Almost everywhere we go lately, the talk of the town is traffic. All traffic. It started in Chapala on one side of the street. It grew quickly. A road-resurfacing project started diverting traffic on Madero so one or two blocks could be resurfaced.

Then on Hidalgo, one side of the street, followed by the opposite side of the street. Every day the project grew larger and larger. We thought maybe it was infrastructure repair. But the machines kept coming. Orange posts, netting, and the streets and sidewalks were being torn up. Block after block was being chewed up, and they were moving further and further up west on Hidalgo towards Ajijic.

Then it started in Ajijic on the mountainside of the carretera. First with surveyors, followed by the cones and netting and finally the workmen and the cutting of the pavement.

What is it? First we had guesses. Widening the road? Working on infrastructure beneath the road? Then we see signs about the ciclopista in Chapala, renovation by the State of Jalisco in Ajijic, and renovating the ciclopista. Now there are rumors of a bicycle rental organization to encourage people to rent a bike and drop it off and rent another bike when needed. Like luggage carts at airports.

I can barely imagine myself on a bike, let alone carrying all my different cloth bags from a shopping trip. I could look up on a website to find out what is going on, a website I call “rent a rumor” and try to see which story I believe most. Or wait for the Guadalajara Reporter to let us know the facts as presented to them in that moment. What is really going on? When will it end? Who is paying for it?

The construction has made driving an exercise in frustration. But not only for those of us who drive our cars. Those who take buses are complaining of overcrowded buses that are unable to stop to off load passengers because the road is torn up and there is no safe place for passengers to disembark. Inside the bus the passengers will keep yelling for the bus to stop, but the driver cannot find a place.

Taxi’s are an alternative, except they have to fight the traffic just as much as other drivers, and the slow traffic makes it difficult to service as many people. So the drivers aren’t too happy.

Even people who want to walk to their destination aren’t happy. Their usual route is torn up, their back-up walking paths may be blocked with equipment or fences, and they find themselves backtracking and trying to walk around the construction areas.

Then let’s talk parking: What parking? For a while, even the entrances to the parking lots in Chapala were cut off. And when it is all finished, we cannot begin to imagine the amount of parking places that have been permanently eliminated. Side streets will have to hold more parking, and that is very difficult as they are already at maximum.
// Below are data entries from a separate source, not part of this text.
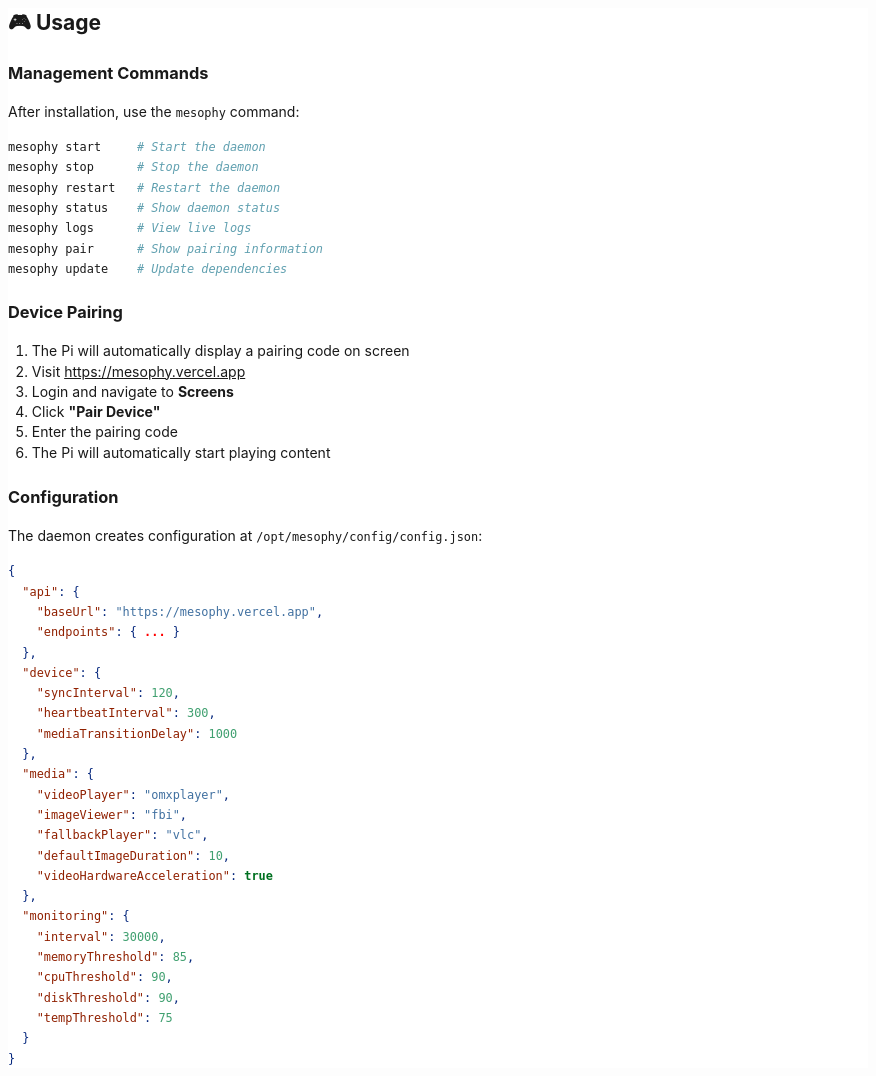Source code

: ## 🎮 Usage

### Management Commands

After installation, use the `mesophy` command:

```bash
mesophy start     # Start the daemon
mesophy stop      # Stop the daemon
mesophy restart   # Restart the daemon
mesophy status    # Show daemon status
mesophy logs      # View live logs
mesophy pair      # Show pairing information
mesophy update    # Update dependencies
```

### Device Pairing

1. The Pi will automatically display a pairing code on screen
2. Visit https://mesophy.vercel.app
3. Login and navigate to **Screens**
4. Click **"Pair Device"**
5. Enter the pairing code
6. The Pi will automatically start playing content

### Configuration

The daemon creates configuration at `/opt/mesophy/config/config.json`:

```json
{
  "api": {
    "baseUrl": "https://mesophy.vercel.app",
    "endpoints": { ... }
  },
  "device": {
    "syncInterval": 120,
    "heartbeatInterval": 300,
    "mediaTransitionDelay": 1000
  },
  "media": {
    "videoPlayer": "omxplayer",
    "imageViewer": "fbi",
    "fallbackPlayer": "vlc",
    "defaultImageDuration": 10,
    "videoHardwareAcceleration": true
  },
  "monitoring": {
    "interval": 30000,
    "memoryThreshold": 85,
    "cpuThreshold": 90,
    "diskThreshold": 90,
    "tempThreshold": 75
  }
}
```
Merchants must love the fact that people cannot access their business at all. And the same holds true for the employees. We are not just talking a “little” inconvenience here. Perhaps there are plans we do not know about for how to deal with the parking.

But we have contributed to these problems. How many households of expats have two vehicles? And those who do ride bikes have nowhere to ride safely. My short-term advice is this: be patient, plan ahead, leave more travel time, and drive carefully.